◆ Задание 1 ◆
Какой период человеческой истории текст о любви называет историческим местом индивидуальной любви?
◆ Задание 2 ◆
Перепишите отрывок текста о любви от слов «Бескорыстный индивид, любя» до слов «как величайшее чудо.» включительно, поставив «соперникам» вместо «конкурентам».

◆ Текст ◆
★ ★ ★ ★

Что такое любовь как общественное отношение? Это предпочтение человеком кого-то. Но если взглянуть шире и выйти за рамки половых (но не общественных!) отношений, то это еще и предпочтение чего-то. Гамма расцветок, в которые современный человек окрашивает вещи и явления относительно отделенного от него мира, переливается от радужной восторженности до мрачного отвращения. Человек определенным образом, по-разному относится к другим людям, к отдельным вещам и явлениям. Эпоха обусловливает диапазон социальных мерок и идеалов.

Возможно ли такое – социально дифференцированное – отношение в коллективистском, как первобытном, так и будущем, обществе? Нет. Потому что социум, в котором отсутствует разделение труда, не знает в принципе и социально отличающихся людей. В общественном организме, слитном как в личном, так и в вещественном плане, там, где люди и вещи представляют собой единое «тело», отношение социального предпочтения исключено. Данный теоретический вывод опирается на историческую практику: групповой брак, кстати, нравственный для своего времени, угасание так называемого материнского инстинкта и коллективные «мать» и «отец», слияние человека с родом и т. д.

Таким образом, для предпочтения, в том числе и человека другого пола, для половой индивидуальной любви (кстати, и родительской тоже) остается только противоположное коллективистскому общественное устройство. Историческое место индивидуальной любви, а другой мы не знаем и не понимаем, – эксплуататорский период человеческой истории.

Далее. Любовь, если вычленить из нее биологический, животный компонент, т. е. идеальное включение кого-то в свой круг, в свою общественную ячейку есть проявление индивидуализма периода собственнических общественных отношений.

Идеальное включение, претворяясь в практику, частично или полностью, эпизодически или безвозвратно становится собственничеством. Потенциальные и действительные собственники соперничают друг с другом, прицениваются к товару, которым становится женщина, исследуют его кондиции.

Даже бескорыстная, романтическая любовь имеет точкой отсчета собственнические общественные отношения.

Бескорыстный индивид, любя кого-то, не только выделяет из противоположного пола объект своей страсти, но противопоставляет себя, как частицу индивидуализированного социума, всем своим мыслимым и немыслимым конкурентам. Человек не может не быть порождением своего времени и продуктом данных общественных отношений. Его страсть подчиняется объективному бытию. Будучи крупицей индивидуализированного сообщества, человек прежде всего вынужден любить себя и только после этого и на основе такой «любви» – вступать в отношение, которое – не парадокс ли? – ценится как величайшее чудо.

Мы не оспариваем этой оценки. Подходя сугубо прозаически к столь высокому чувству, мы, во-первых, обнажаем земные корни идеального. Во-вторых, указываем на историческую обусловленность его конкретных проявлений. В-третьих, расширяем характеристику синтетического – душевного – вида «сознания» (психики). Ведь любить – призвание души.

★ ★ ★ ★

◆ Приведённые записи ◆
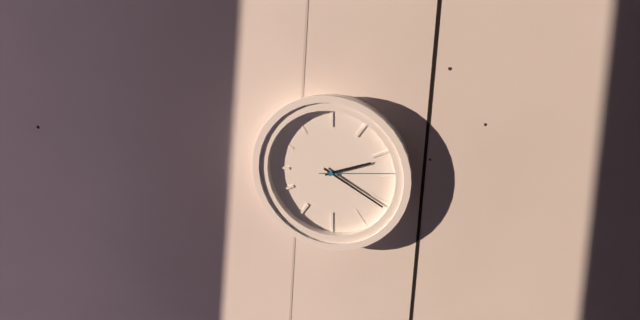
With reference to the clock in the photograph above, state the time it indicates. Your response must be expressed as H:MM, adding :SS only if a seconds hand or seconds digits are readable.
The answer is 2:20:14
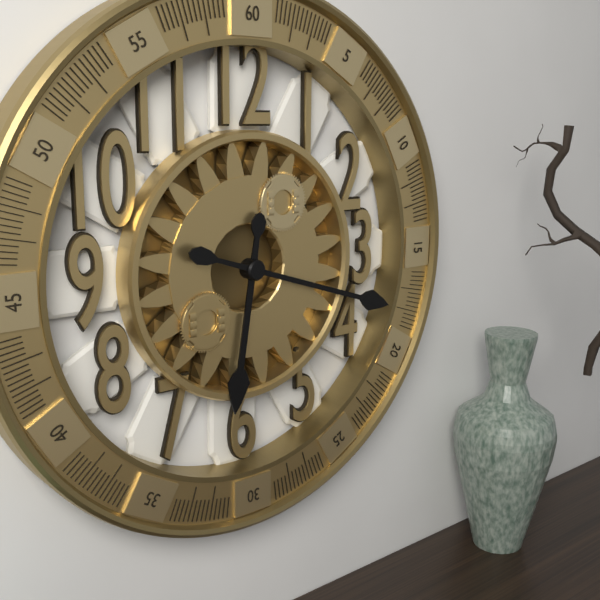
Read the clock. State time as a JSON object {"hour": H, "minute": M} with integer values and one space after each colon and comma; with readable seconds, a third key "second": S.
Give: {"hour": 6, "minute": 18}
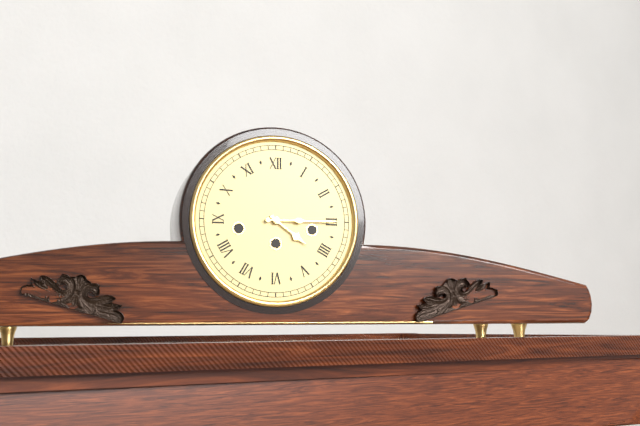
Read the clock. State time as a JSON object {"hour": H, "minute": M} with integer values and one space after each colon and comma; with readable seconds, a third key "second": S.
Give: {"hour": 4, "minute": 15}
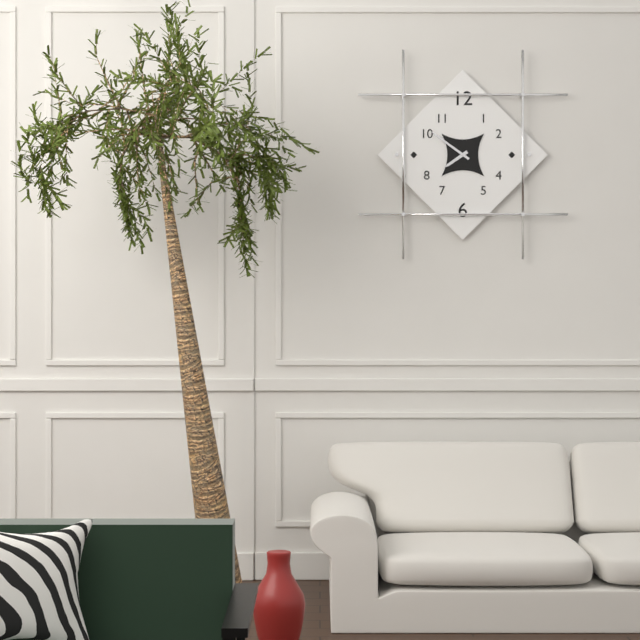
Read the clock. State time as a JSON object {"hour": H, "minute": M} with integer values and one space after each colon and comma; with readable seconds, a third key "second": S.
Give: {"hour": 7, "minute": 51}
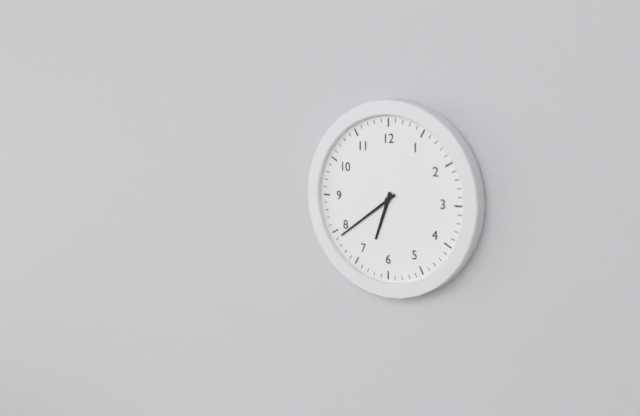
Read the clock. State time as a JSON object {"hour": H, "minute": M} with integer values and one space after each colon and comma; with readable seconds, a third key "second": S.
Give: {"hour": 6, "minute": 39}
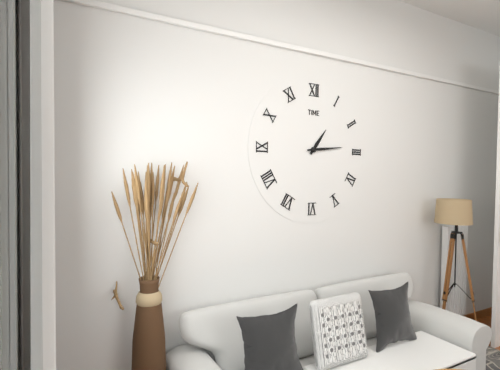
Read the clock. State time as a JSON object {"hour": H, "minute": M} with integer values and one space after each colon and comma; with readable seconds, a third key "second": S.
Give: {"hour": 1, "minute": 14}
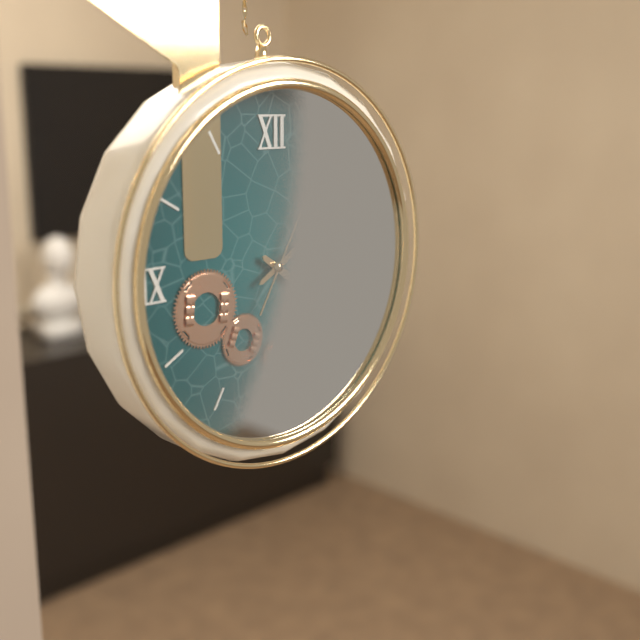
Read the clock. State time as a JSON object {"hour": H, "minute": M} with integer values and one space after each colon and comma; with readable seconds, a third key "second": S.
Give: {"hour": 4, "minute": 10, "second": 5}
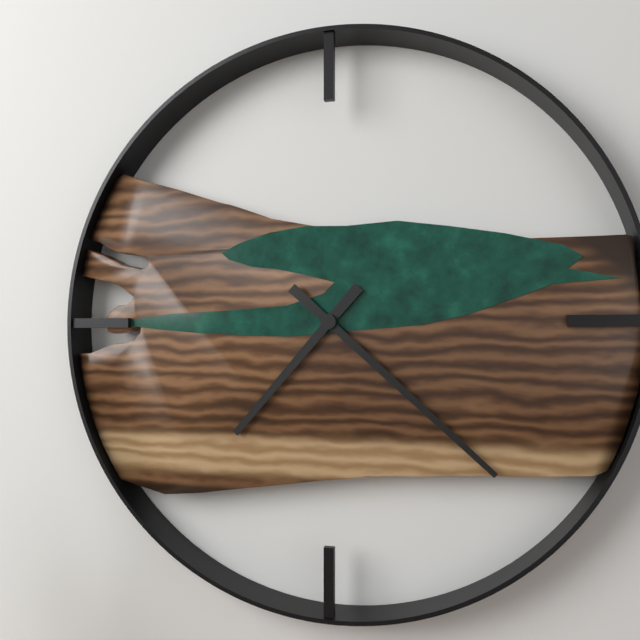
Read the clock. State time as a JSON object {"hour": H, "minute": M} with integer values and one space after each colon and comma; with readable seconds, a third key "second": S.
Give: {"hour": 7, "minute": 22}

★ ★ ★ ★

◆ Верный результат 1 ◆
Эксплуататорский период человеческой истории.

◆ Верный результат 2 ◆
Бескорыстный индивид, любя кого-то, не только выделяет из противоположного пола объект своей страсти, но противопоставляет себя, как частицу индивидуализированного социума, всем своим мыслимым и немыслимым соперникам. Человек не может не быть порождением своего времени и продуктом данных общественных отношений. Его страсть подчиняется объективному бытию. Будучи крупицей индивидуализированного сообщества, человек прежде всего вынужден любить себя и только после этого и на основе такой «любви» – вступать в отношение, которое – не парадокс ли? – ценится как величайшее чудо.